In the short term, evaluation of the 2012 SIPP-EHC with respect to the effectiveness of DI includes field interview observations to evaluate the use of the dependent data in the course of the interview. In particular, we will focus on evaluating the utility of visual bounding in the EHC. We plan to hold interviewer focus groups to further evaluate DI in the SIPP-EHC. In the longer term, we will compare the 2011-2012 SIPP-EHC data with 2008 CQ SIPP seam and non-seam data for the two years of monthly transitions covered by both surveys.

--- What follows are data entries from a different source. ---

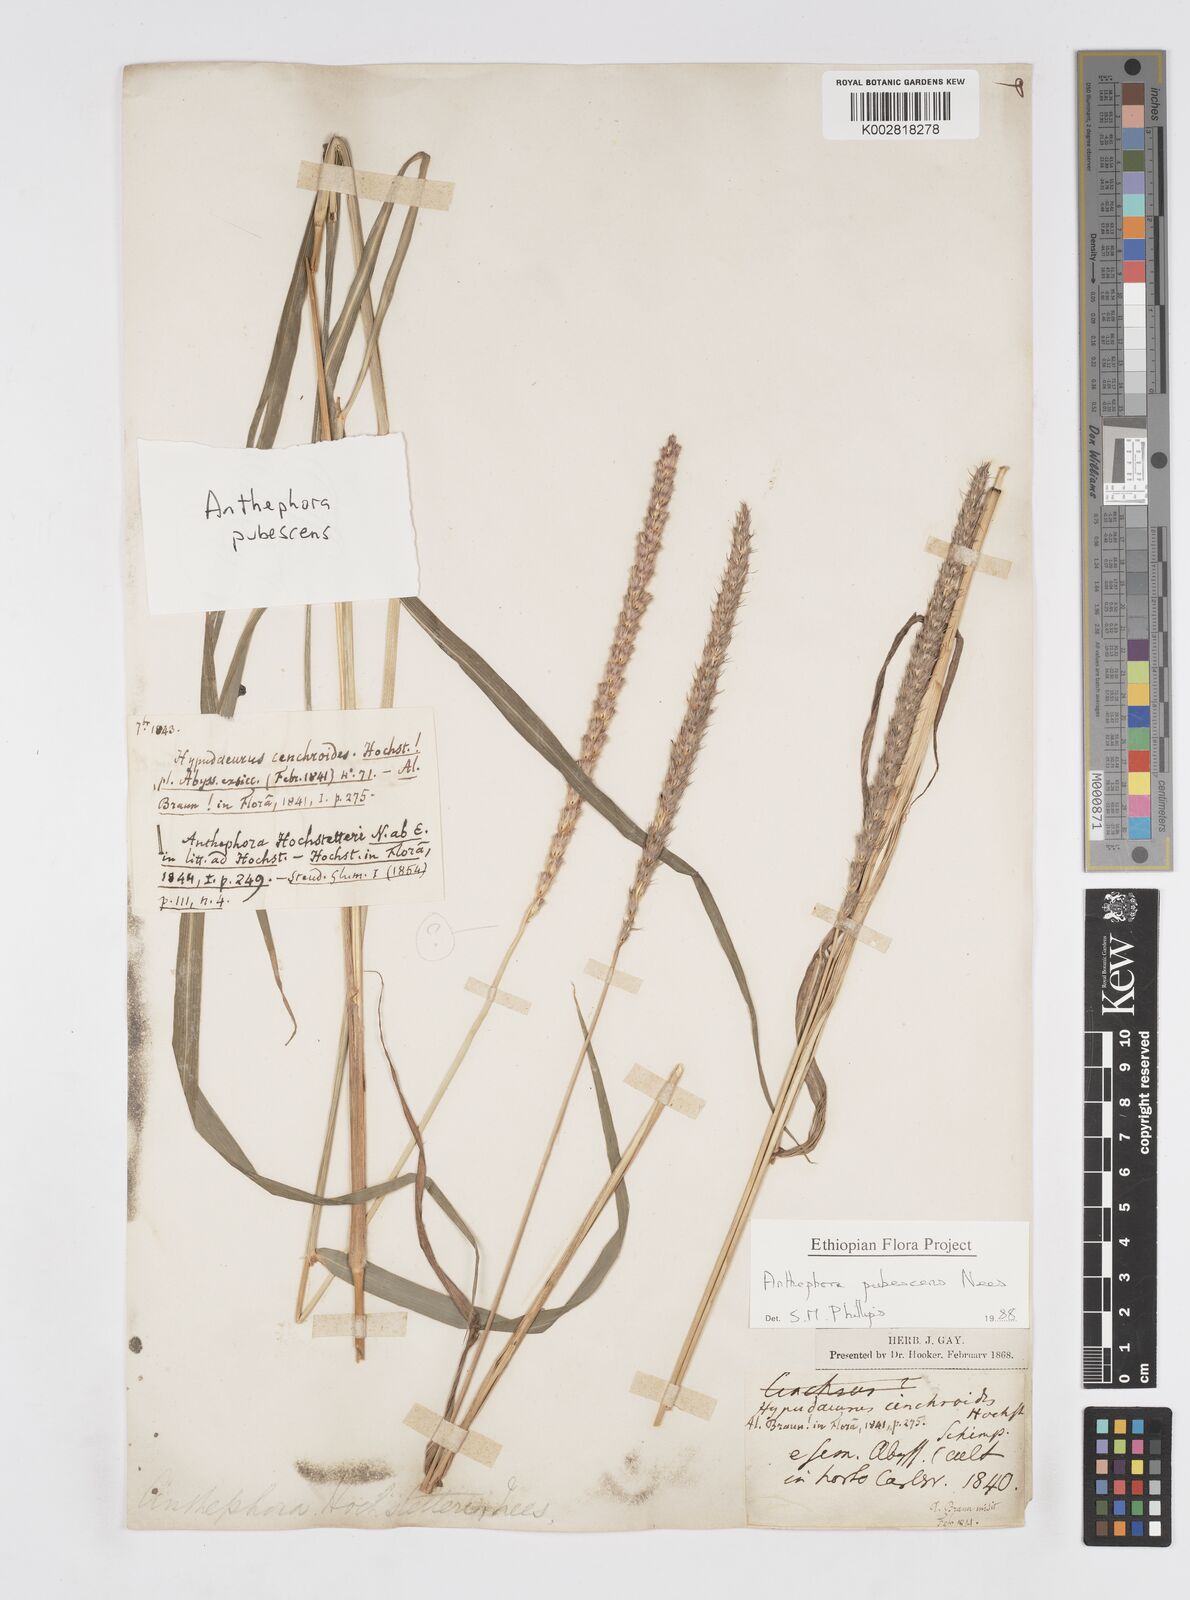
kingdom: Plantae
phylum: Tracheophyta
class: Liliopsida
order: Poales
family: Poaceae
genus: Anthephora
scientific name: Anthephora pubescens
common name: Wool grass
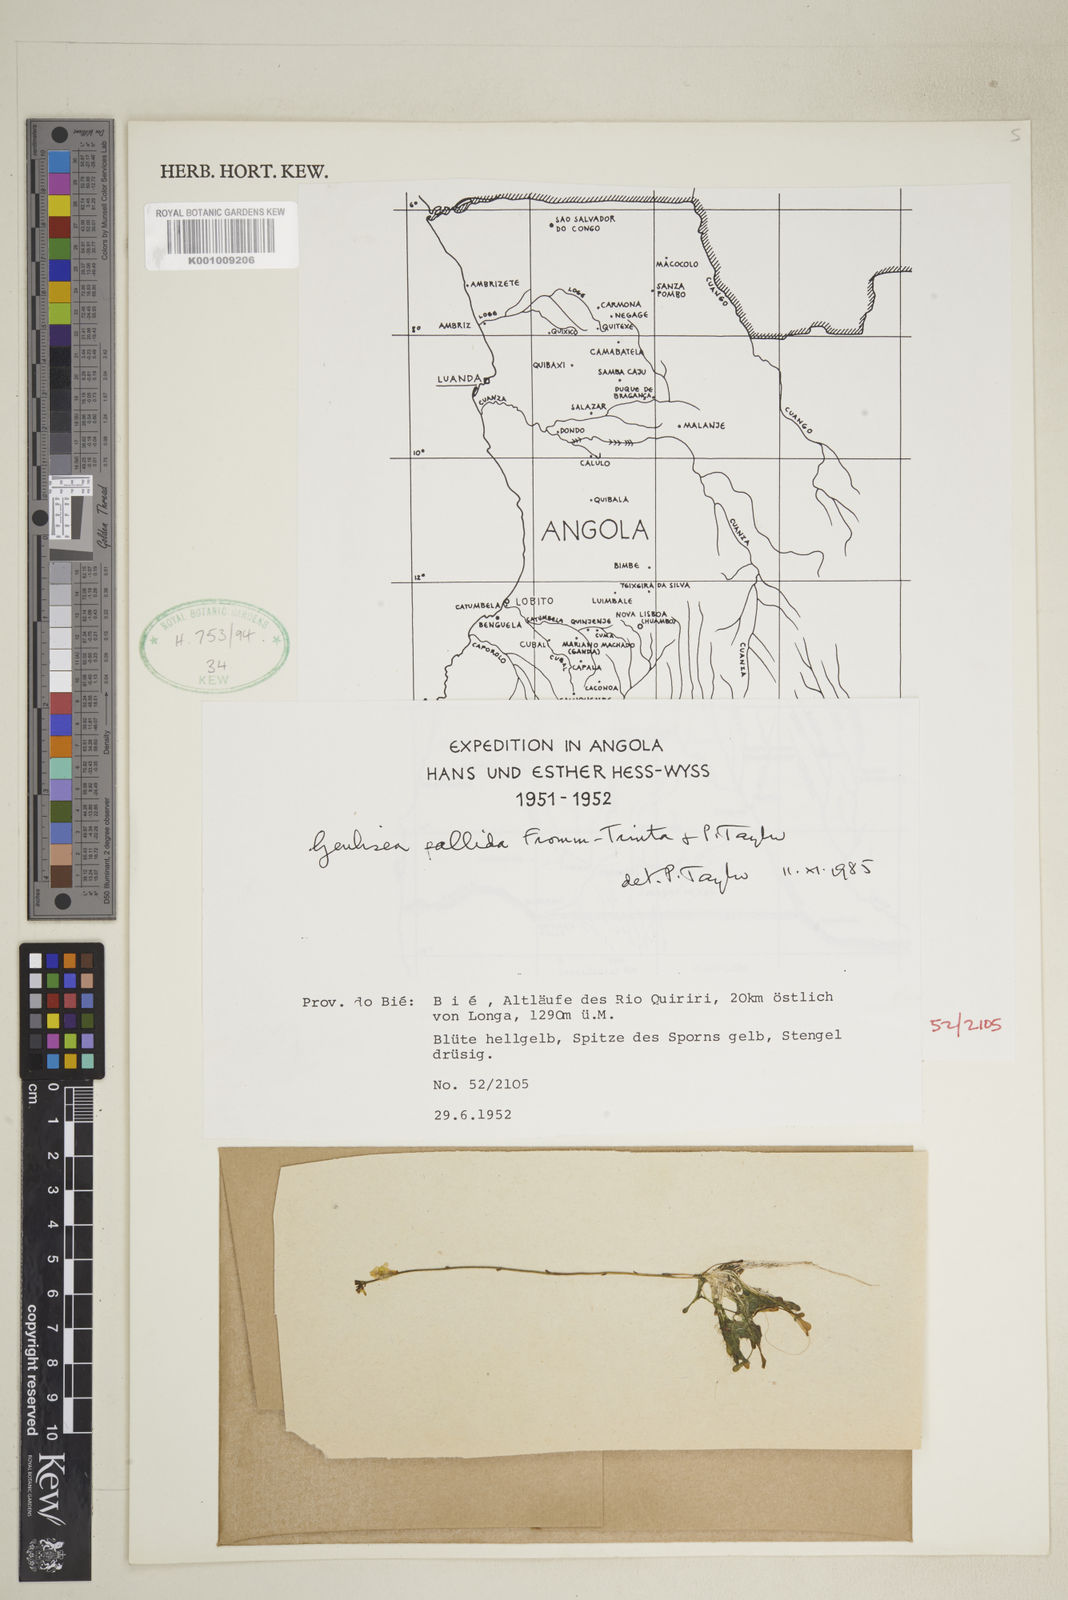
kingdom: Plantae
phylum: Tracheophyta
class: Magnoliopsida
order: Lamiales
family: Lentibulariaceae
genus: Genlisea
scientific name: Genlisea pallida
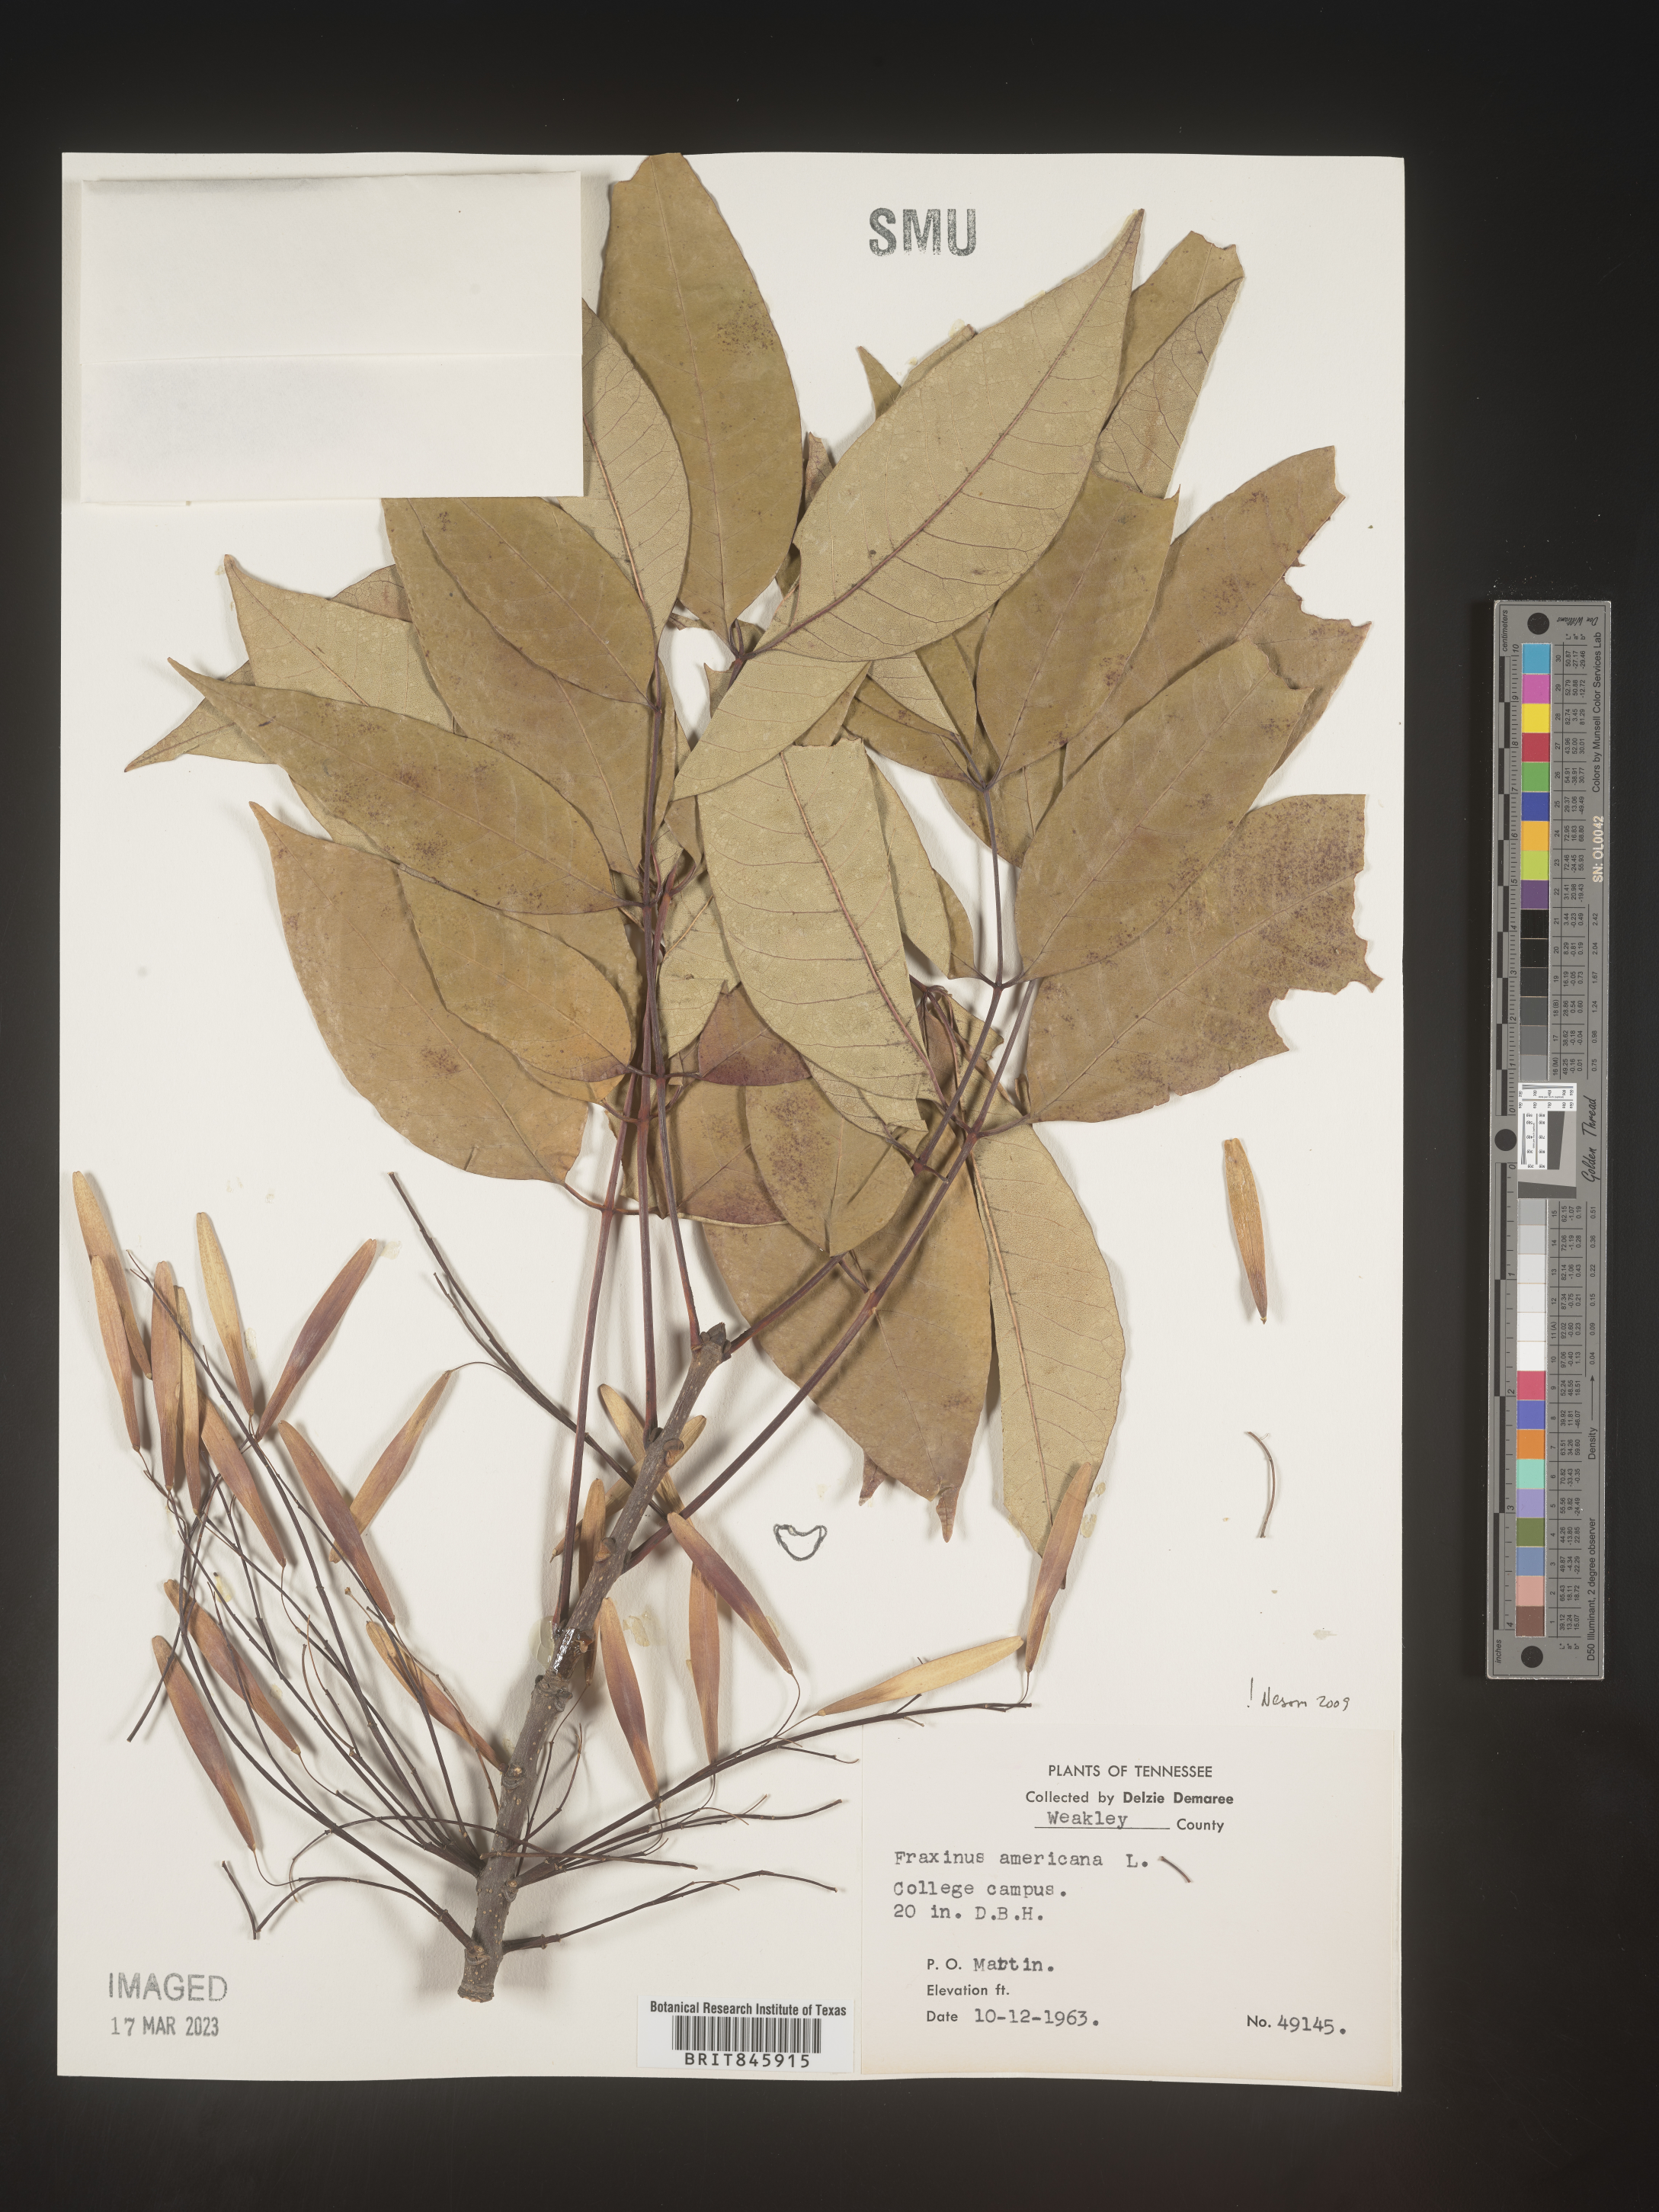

Finally, we will continue the comparisons of SIPP-EHC data to SIPP 2008 Panel data by topic, expanding the scope of topics included in the MSIPP comparison datafile, and the topics compared with administrative data. We will use available administrative records as a measure of a true monthly pattern to validate transitions and statuses against reported in the SIPP-EHC and SIPP surveys. The included table (Table 1.) presents the topics for which administrative data are either available or in process of being acquired for the reference periods associated with the 2010 and 2011 SIPP-EHC data. We will continue to work to acquire these records for CY2011 as they become available.


Table 1.







17. Request Not to Display Expiration Date


The expiration date for OMB number 0607-0957 is displayed in the advance letter that is sent to eligible households before the interview.


18. Exceptions to the Certification


There are no exceptions to the certification.


1See page 8 for a table on burden hours.